Task objective: Copy out the listing below, changing every "6 Agosto 2026" to "7 Agosto 2026" and keeping everything else identical.

• • •

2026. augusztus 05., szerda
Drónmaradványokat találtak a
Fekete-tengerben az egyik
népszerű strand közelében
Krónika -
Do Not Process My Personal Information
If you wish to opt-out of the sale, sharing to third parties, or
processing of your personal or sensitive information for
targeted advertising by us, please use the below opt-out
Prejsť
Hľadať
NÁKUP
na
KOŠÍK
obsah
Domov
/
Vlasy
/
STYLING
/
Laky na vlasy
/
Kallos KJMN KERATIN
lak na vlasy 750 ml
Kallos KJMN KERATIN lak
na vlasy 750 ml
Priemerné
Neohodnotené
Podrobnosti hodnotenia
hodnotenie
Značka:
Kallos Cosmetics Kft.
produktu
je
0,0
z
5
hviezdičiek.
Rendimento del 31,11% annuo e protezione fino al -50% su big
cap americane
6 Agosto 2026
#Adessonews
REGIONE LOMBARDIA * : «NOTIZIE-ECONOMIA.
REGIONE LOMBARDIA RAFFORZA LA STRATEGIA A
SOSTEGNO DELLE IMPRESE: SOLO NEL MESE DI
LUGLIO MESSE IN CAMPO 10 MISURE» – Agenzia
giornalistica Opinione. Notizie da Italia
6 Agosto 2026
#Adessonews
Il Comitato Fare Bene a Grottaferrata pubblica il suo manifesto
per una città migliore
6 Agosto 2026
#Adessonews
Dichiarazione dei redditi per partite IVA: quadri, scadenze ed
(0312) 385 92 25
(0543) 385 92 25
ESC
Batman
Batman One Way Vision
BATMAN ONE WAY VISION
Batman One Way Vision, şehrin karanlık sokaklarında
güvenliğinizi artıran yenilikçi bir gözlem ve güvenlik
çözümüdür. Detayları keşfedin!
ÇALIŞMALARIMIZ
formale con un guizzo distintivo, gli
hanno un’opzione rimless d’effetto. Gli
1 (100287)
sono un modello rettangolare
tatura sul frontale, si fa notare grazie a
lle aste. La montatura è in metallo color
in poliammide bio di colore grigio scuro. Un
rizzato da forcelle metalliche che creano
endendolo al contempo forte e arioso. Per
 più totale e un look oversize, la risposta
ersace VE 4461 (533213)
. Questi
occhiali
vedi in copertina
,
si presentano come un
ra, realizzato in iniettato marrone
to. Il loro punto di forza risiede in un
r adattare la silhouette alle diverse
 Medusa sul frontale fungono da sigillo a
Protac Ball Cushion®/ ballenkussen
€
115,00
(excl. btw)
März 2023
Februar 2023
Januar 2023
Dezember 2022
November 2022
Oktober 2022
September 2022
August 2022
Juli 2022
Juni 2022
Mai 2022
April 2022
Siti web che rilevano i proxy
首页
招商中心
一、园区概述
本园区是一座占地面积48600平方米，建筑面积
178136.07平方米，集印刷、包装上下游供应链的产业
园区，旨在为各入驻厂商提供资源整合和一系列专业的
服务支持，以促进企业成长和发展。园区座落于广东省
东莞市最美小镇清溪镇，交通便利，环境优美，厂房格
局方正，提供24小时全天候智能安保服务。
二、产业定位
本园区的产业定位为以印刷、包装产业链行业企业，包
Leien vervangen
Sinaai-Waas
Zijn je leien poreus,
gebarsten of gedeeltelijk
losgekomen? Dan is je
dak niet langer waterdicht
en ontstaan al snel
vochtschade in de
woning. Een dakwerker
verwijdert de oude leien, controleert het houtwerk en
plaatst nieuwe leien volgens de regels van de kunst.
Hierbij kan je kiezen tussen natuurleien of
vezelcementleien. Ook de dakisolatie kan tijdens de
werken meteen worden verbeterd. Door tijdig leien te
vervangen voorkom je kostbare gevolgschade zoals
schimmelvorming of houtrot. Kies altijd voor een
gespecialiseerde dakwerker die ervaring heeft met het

• • •

Finished task:
2026. augusztus 05., szerda
Drónmaradványokat találtak a
Fekete-tengerben az egyik
népszerű strand közelében
Krónika -
Do Not Process My Personal Information
If you wish to opt-out of the sale, sharing to third parties, or
processing of your personal or sensitive information for
targeted advertising by us, please use the below opt-out
Prejsť
Hľadať
NÁKUP
na
KOŠÍK
obsah
Domov
/
Vlasy
/
STYLING
/
Laky na vlasy
/
Kallos KJMN KERATIN
lak na vlasy 750 ml
Kallos KJMN KERATIN lak
na vlasy 750 ml
Priemerné
Neohodnotené
Podrobnosti hodnotenia
hodnotenie
Značka:
Kallos Cosmetics Kft.
produktu
je
0,0
z
5
hviezdičiek.
Rendimento del 31,11% annuo e protezione fino al -50% su big
cap americane
7 Agosto 2026
#Adessonews
REGIONE LOMBARDIA * : «NOTIZIE-ECONOMIA.
REGIONE LOMBARDIA RAFFORZA LA STRATEGIA A
SOSTEGNO DELLE IMPRESE: SOLO NEL MESE DI
LUGLIO MESSE IN CAMPO 10 MISURE» – Agenzia
giornalistica Opinione. Notizie da Italia
7 Agosto 2026
#Adessonews
Il Comitato Fare Bene a Grottaferrata pubblica il suo manifesto
per una città migliore
7 Agosto 2026
#Adessonews
Dichiarazione dei redditi per partite IVA: quadri, scadenze ed
(0312) 385 92 25
(0543) 385 92 25
ESC
Batman
Batman One Way Vision
BATMAN ONE WAY VISION
Batman One Way Vision, şehrin karanlık sokaklarında
güvenliğinizi artıran yenilikçi bir gözlem ve güvenlik
çözümüdür. Detayları keşfedin!
ÇALIŞMALARIMIZ
formale con un guizzo distintivo, gli
hanno un’opzione rimless d’effetto. Gli
1 (100287)
sono un modello rettangolare
tatura sul frontale, si fa notare grazie a
lle aste. La montatura è in metallo color
in poliammide bio di colore grigio scuro. Un
rizzato da forcelle metalliche che creano
endendolo al contempo forte e arioso. Per
 più totale e un look oversize, la risposta
ersace VE 4461 (533213)
. Questi
occhiali
vedi in copertina
,
si presentano come un
ra, realizzato in iniettato marrone
to. Il loro punto di forza risiede in un
r adattare la silhouette alle diverse
 Medusa sul frontale fungono da sigillo a
Protac Ball Cushion®/ ballenkussen
€
115,00
(excl. btw)
März 2023
Februar 2023
Januar 2023
Dezember 2022
November 2022
Oktober 2022
September 2022
August 2022
Juli 2022
Juni 2022
Mai 2022
April 2022
Siti web che rilevano i proxy
首页
招商中心
一、园区概述
本园区是一座占地面积48600平方米，建筑面积
178136.07平方米，集印刷、包装上下游供应链的产业
园区，旨在为各入驻厂商提供资源整合和一系列专业的
服务支持，以促进企业成长和发展。园区座落于广东省
东莞市最美小镇清溪镇，交通便利，环境优美，厂房格
局方正，提供24小时全天候智能安保服务。
二、产业定位
本园区的产业定位为以印刷、包装产业链行业企业，包
Leien vervangen
Sinaai-Waas
Zijn je leien poreus,
gebarsten of gedeeltelijk
losgekomen? Dan is je
dak niet langer waterdicht
en ontstaan al snel
vochtschade in de
woning. Een dakwerker
verwijdert de oude leien, controleert het houtwerk en
plaatst nieuwe leien volgens de regels van de kunst.
Hierbij kan je kiezen tussen natuurleien of
vezelcementleien. Ook de dakisolatie kan tijdens de
werken meteen worden verbeterd. Door tijdig leien te
vervangen voorkom je kostbare gevolgschade zoals
schimmelvorming of houtrot. Kies altijd voor een
gespecialiseerde dakwerker die ervaring heeft met het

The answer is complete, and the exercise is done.